In Warner Amex Cable Communications Inc. v. Assessors of Everett, 396 Mass. 239 (1985), this court reiterated its prior conclusion that G. L. c. 59, s. 18, Fifth, "makes no provision for the taxation of poles with the wires thereon erected on public ways [Note 1]." Id. at 241, quoting Assessors of Springfield v. Commissioner of Corps. & Taxation, 321 Mass. 186 , 194 (1947).
By specifically referring to pipe and wires of corporations
laid in public ways and in or on private property, the statute gives rise to the inference cited by the court that such property located on a public way is not included. In both cases the taxpayers claiming the benefit of this exemption were corporations. See Warner Amex Cable Communications Inc., supra at 241 n.3; Assessors of Springfield, supra at 187. Nashoba is organized as a limited partnership.
In rejecting Nashoba's suggestion that this distinction is irrelevant the board noted that s. 18, Sixth, specifically addresses taxation of "all tangible personal property belonging to the partnership" (emphasis added). In contrast, s. 18, Fifth, pertains to "[u]nderground conduits, wires and pipes laid in public ways . . . and poles, underground conduits and pipes, together with the wires thereon or therein, laid in or erected upon private property . . . by any corporation (emphasis in board's decision).
The board reasoned that, because clause Fifth specifically refers to property of corporations and clause Sixth to partnership property, it would be a strained construction to conclude that clause Fifth was also meant to apply to certain partnership property. We agree. The provisions of s. 18, Fifth, apply to corporations not partnerships.
Nashoba next argues that construing G. L. c. 59, s. 18, as taxing partnerships but exempting corporations for the same property, is constitutionally discriminatory and denies partners equal protection of the laws.

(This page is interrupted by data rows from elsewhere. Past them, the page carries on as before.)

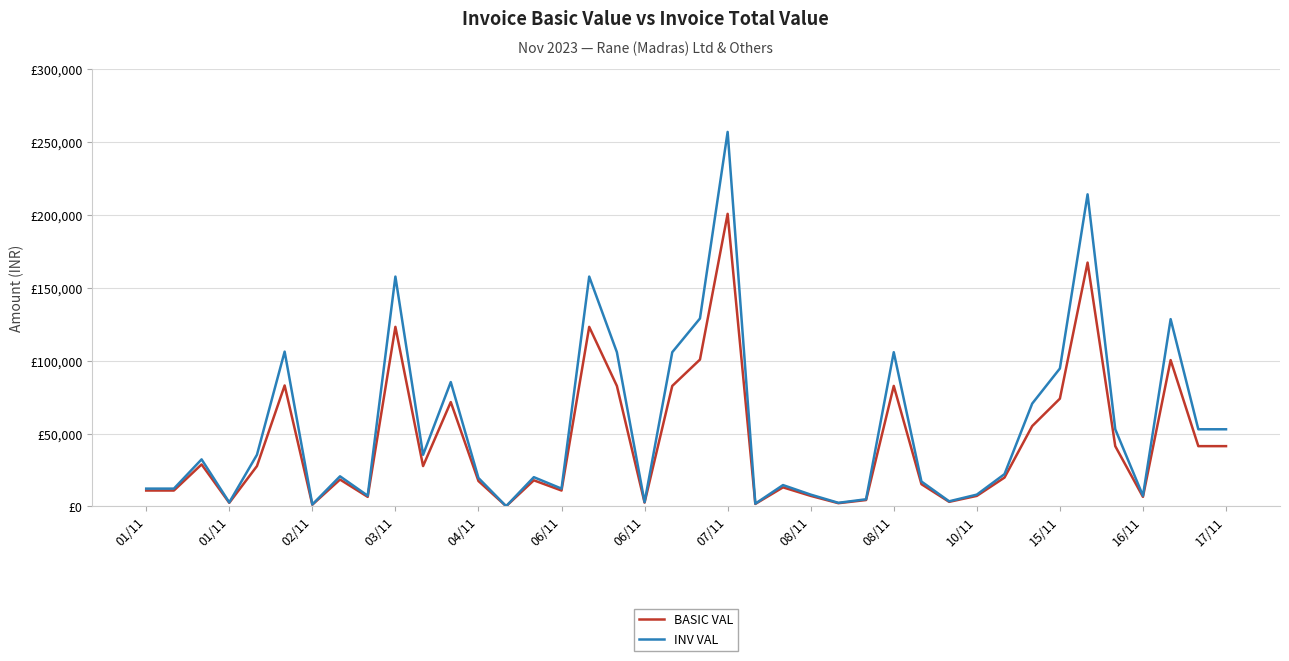

True or false: BASIC VAL and INV VAL intersect in this chart.

False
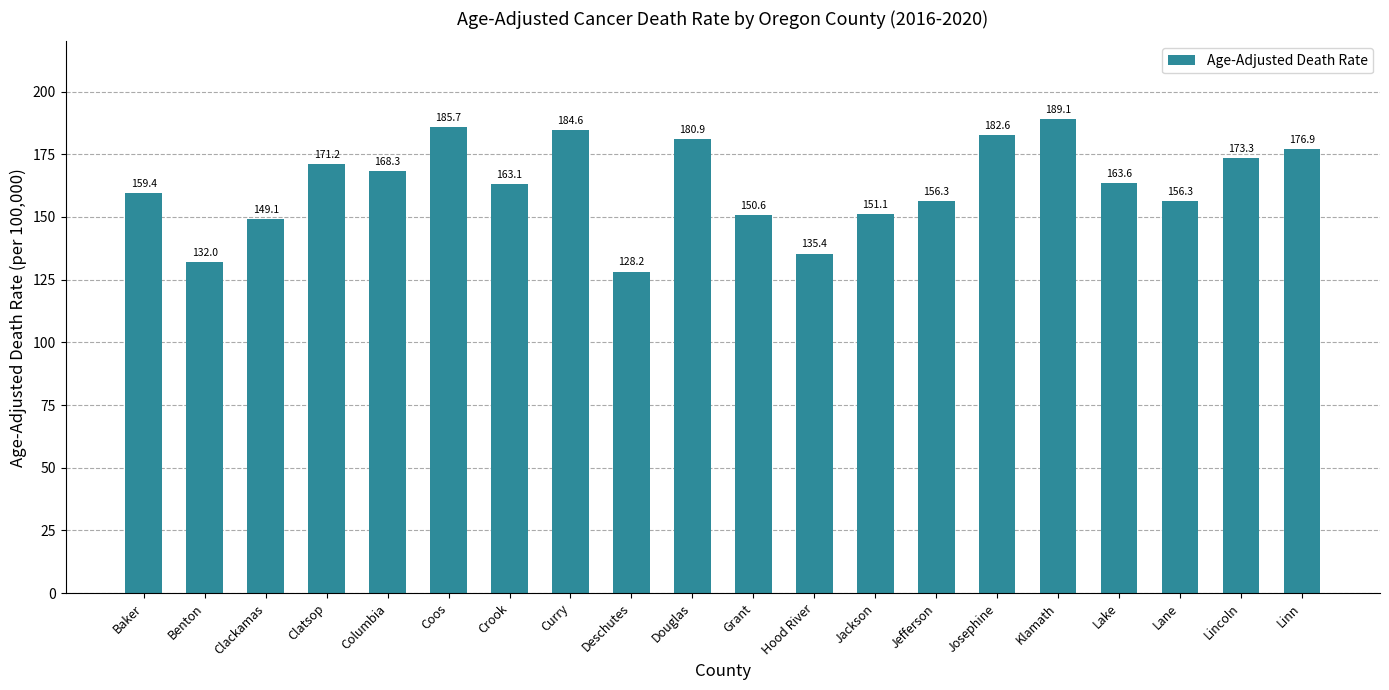

What is the ratio of the value at Coos to the value at Klamath?

1.0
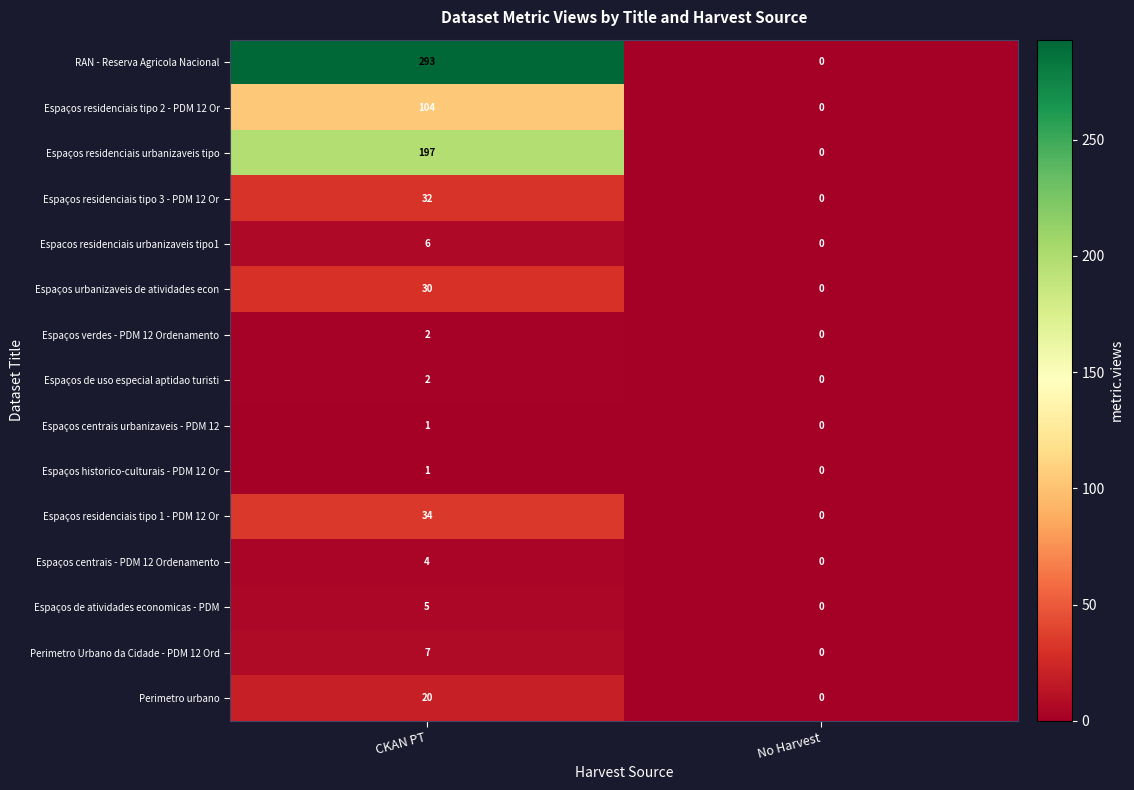

What is the average value of the Perimetro urbano series?

10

We disagree. In Massachusetts Teachers Ass'n v. Secretary of the Commonwealth, 384 Mass. 209 (1981), we stated:
" 'A classification by a Legislature of property and persons for the purpose of taxation is not violative of . . . [the equal protection] clause of the Fourteenth Amendment [to the United States Constitution] so long as any basis of fact can be reasonably conceived showing that the distinction upon which it rests has a fair and rational relation to the object sought to be accomplished by the enactment, and so long as, the classification being valid, the State deals equally with all the members of the same class.'. . . A State's scope of discretion is especially wide in the field of taxation. "
Id. at 240, quoting Frost v. Commissioner of Corps. & Taxation,
363 Mass. 235 , 248, appeal dismissed, 414 U.S. 803 (1973), and cases cited. We note that both the Federal and Massachusetts taxing schemes treat corporations and partnerships differently. Furthermore, if any inequality exists in this treatment, it can be avoided because it is the taxpayer's option to operate as a partnership or to do business as a corporation. Furthermore, as the board noted, G. L. c. 63, s. 30, imposes a corporate excise, in part, on the value of a corporation's tangible personal property not subject to local taxation. There is no comparable provision providing for State taxation of a partnership's personal property.
We affirm the decision of the Appellate Tax Board.
[Note 1] We note that, as in Warner Amex Cable Communications Inc. v. Assessors of Everett, 396 Mass. 239 , 240 n.2 (1985), neither the board nor the assessors have relied on the introductory language of s. 18 or on s. 18, First, to justify the assessors' right to assess the property at issue in this case.